▸ **EXERCISE DIRECTIONS**
In the records that follow, find the line with "Source code"; from there, retype every line exactly through the line with "As you have", which also belongs to the answer.

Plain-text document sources

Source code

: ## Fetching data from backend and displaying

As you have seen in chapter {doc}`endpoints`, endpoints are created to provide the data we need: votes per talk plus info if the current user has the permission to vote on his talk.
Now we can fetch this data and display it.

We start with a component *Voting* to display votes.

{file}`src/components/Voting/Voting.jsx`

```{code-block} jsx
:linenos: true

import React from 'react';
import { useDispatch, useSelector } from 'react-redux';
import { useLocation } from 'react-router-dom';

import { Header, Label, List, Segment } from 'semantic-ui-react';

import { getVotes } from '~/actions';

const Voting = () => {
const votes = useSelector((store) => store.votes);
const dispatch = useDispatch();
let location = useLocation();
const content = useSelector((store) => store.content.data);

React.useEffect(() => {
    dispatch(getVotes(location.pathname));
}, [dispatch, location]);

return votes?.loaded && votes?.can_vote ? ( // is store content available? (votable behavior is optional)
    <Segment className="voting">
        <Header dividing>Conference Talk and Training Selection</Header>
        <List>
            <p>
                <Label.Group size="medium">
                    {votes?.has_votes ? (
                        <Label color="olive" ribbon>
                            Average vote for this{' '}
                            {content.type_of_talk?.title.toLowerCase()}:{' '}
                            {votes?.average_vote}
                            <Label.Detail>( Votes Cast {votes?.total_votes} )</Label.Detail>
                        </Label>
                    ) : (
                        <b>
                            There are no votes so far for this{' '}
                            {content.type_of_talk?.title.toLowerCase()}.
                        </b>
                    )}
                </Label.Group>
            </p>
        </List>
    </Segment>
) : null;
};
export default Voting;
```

---

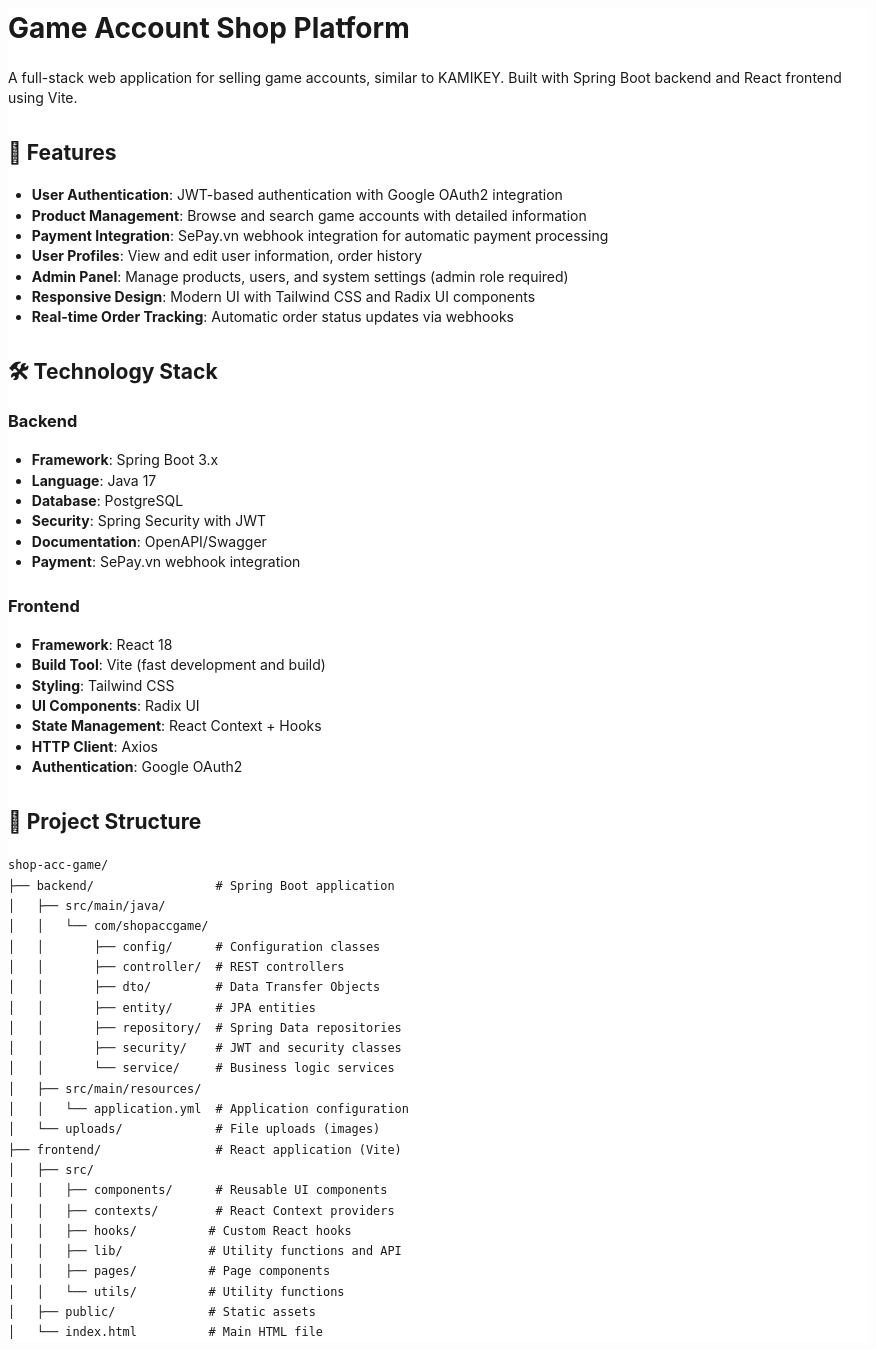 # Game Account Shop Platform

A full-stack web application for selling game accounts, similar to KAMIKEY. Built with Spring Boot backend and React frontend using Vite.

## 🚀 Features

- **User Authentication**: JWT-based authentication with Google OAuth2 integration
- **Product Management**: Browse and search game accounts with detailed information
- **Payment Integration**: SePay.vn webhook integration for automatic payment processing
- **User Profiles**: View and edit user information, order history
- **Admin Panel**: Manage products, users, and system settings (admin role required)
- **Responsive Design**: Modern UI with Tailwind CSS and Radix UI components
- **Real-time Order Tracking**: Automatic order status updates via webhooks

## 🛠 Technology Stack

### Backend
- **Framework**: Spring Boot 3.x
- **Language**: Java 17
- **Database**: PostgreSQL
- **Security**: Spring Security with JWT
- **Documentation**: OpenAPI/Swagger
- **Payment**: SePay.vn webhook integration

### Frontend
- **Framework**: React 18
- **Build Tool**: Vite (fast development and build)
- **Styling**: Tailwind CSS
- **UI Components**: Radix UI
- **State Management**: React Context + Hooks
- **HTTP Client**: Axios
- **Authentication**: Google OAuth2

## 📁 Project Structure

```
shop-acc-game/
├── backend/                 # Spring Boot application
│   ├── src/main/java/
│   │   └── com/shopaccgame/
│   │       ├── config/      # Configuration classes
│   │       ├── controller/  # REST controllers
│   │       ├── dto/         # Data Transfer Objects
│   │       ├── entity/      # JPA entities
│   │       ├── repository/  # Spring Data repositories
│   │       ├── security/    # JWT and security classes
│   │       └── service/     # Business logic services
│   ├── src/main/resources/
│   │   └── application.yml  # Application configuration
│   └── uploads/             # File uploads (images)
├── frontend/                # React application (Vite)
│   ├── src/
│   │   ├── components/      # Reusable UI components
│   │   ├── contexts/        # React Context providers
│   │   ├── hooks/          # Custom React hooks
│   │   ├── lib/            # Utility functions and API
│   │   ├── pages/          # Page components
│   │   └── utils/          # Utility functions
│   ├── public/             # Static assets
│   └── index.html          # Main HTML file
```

...

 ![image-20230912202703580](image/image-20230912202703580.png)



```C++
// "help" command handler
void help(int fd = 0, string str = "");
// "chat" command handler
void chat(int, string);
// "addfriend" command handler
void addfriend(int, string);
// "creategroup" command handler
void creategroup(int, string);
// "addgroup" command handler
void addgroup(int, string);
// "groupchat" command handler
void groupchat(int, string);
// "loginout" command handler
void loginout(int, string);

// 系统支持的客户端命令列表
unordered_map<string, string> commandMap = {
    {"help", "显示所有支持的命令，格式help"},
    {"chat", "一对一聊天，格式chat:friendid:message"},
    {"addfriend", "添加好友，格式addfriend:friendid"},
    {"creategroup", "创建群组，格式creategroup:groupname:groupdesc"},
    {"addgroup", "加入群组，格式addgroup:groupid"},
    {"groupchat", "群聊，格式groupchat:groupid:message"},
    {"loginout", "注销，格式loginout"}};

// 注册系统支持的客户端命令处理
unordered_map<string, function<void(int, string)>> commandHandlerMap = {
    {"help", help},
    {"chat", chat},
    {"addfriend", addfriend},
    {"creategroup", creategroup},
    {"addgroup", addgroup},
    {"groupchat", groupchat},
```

▸ **OUTPUT BELOW**
Source code

: ## Fetching data from backend and displaying

As you have seen in chapter {doc}`endpoints`, endpoints are created to provide the data we need: votes per talk plus info if the current user has the permission to vote on his talk.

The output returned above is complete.